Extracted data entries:
************

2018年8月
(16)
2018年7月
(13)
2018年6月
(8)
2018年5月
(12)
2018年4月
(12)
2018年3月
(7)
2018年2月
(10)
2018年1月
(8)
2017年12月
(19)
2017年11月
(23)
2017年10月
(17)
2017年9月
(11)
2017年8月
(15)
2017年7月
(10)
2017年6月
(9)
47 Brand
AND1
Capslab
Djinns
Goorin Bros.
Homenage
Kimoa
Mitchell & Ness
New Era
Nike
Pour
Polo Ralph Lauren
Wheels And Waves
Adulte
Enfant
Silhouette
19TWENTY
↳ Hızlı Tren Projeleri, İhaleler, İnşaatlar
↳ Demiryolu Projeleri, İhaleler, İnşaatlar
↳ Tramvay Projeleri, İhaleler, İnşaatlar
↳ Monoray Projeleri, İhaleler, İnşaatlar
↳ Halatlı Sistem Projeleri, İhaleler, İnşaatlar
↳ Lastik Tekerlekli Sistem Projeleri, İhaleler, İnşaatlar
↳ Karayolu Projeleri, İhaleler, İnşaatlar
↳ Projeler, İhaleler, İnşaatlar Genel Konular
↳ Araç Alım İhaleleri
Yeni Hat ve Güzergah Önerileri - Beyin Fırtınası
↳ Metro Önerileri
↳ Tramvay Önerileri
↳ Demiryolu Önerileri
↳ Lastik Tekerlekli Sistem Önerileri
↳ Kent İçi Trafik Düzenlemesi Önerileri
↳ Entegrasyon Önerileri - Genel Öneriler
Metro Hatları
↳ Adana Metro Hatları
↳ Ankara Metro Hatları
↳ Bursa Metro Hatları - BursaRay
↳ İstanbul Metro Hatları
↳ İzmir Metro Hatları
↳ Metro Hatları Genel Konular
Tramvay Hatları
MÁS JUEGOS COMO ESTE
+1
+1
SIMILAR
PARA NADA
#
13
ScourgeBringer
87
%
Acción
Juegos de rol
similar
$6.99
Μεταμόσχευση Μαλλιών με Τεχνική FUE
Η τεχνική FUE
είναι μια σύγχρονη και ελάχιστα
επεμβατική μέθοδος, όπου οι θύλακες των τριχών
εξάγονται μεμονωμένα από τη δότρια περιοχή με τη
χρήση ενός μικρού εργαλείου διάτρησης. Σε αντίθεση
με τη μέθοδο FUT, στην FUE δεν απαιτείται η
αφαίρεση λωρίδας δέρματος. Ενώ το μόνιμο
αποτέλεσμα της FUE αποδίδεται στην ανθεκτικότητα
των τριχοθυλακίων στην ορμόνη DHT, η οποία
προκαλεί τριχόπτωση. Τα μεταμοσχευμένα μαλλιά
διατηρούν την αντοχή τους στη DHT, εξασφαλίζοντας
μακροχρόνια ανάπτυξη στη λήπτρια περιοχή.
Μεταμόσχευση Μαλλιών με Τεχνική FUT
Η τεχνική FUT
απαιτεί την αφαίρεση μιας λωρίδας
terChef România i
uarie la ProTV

************

### Request
Transcribe each record exactly as it is written above.

### Exercise answer
2018年8月
(16)
2018年7月
(13)
2018年6月
(8)
2018年5月
(12)
2018年4月
(12)
2018年3月
(7)
2018年2月
(10)
2018年1月
(8)
2017年12月
(19)
2017年11月
(23)
2017年10月
(17)
2017年9月
(11)
2017年8月
(15)
2017年7月
(10)
2017年6月
(9)
47 Brand
AND1
Capslab
Djinns
Goorin Bros.
Homenage
Kimoa
Mitchell & Ness
New Era
Nike
Pour
Polo Ralph Lauren
Wheels And Waves
Adulte
Enfant
Silhouette
19TWENTY
↳ Hızlı Tren Projeleri, İhaleler, İnşaatlar
↳ Demiryolu Projeleri, İhaleler, İnşaatlar
↳ Tramvay Projeleri, İhaleler, İnşaatlar
↳ Monoray Projeleri, İhaleler, İnşaatlar
↳ Halatlı Sistem Projeleri, İhaleler, İnşaatlar
↳ Lastik Tekerlekli Sistem Projeleri, İhaleler, İnşaatlar
↳ Karayolu Projeleri, İhaleler, İnşaatlar
↳ Projeler, İhaleler, İnşaatlar Genel Konular
↳ Araç Alım İhaleleri
Yeni Hat ve Güzergah Önerileri - Beyin Fırtınası
↳ Metro Önerileri
↳ Tramvay Önerileri
↳ Demiryolu Önerileri
↳ Lastik Tekerlekli Sistem Önerileri
↳ Kent İçi Trafik Düzenlemesi Önerileri
↳ Entegrasyon Önerileri - Genel Öneriler
Metro Hatları
↳ Adana Metro Hatları
↳ Ankara Metro Hatları
↳ Bursa Metro Hatları - BursaRay
↳ İstanbul Metro Hatları
↳ İzmir Metro Hatları
↳ Metro Hatları Genel Konular
Tramvay Hatları
MÁS JUEGOS COMO ESTE
+1
+1
SIMILAR
PARA NADA
#
13
ScourgeBringer
87
%
Acción
Juegos de rol
similar
$6.99
Μεταμόσχευση Μαλλιών με Τεχνική FUE
Η τεχνική FUE
είναι μια σύγχρονη και ελάχιστα
επεμβατική μέθοδος, όπου οι θύλακες των τριχών
εξάγονται μεμονωμένα από τη δότρια περιοχή με τη
χρήση ενός μικρού εργαλείου διάτρησης. Σε αντίθεση
με τη μέθοδο FUT, στην FUE δεν απαιτείται η
αφαίρεση λωρίδας δέρματος. Ενώ το μόνιμο
αποτέλεσμα της FUE αποδίδεται στην ανθεκτικότητα
των τριχοθυλακίων στην ορμόνη DHT, η οποία
προκαλεί τριχόπτωση. Τα μεταμοσχευμένα μαλλιά
διατηρούν την αντοχή τους στη DHT, εξασφαλίζοντας
μακροχρόνια ανάπτυξη στη λήπτρια περιοχή.
Μεταμόσχευση Μαλλιών με Τεχνική FUT
Η τεχνική FUT
απαιτεί την αφαίρεση μιας λωρίδας
terChef România i
uarie la ProTV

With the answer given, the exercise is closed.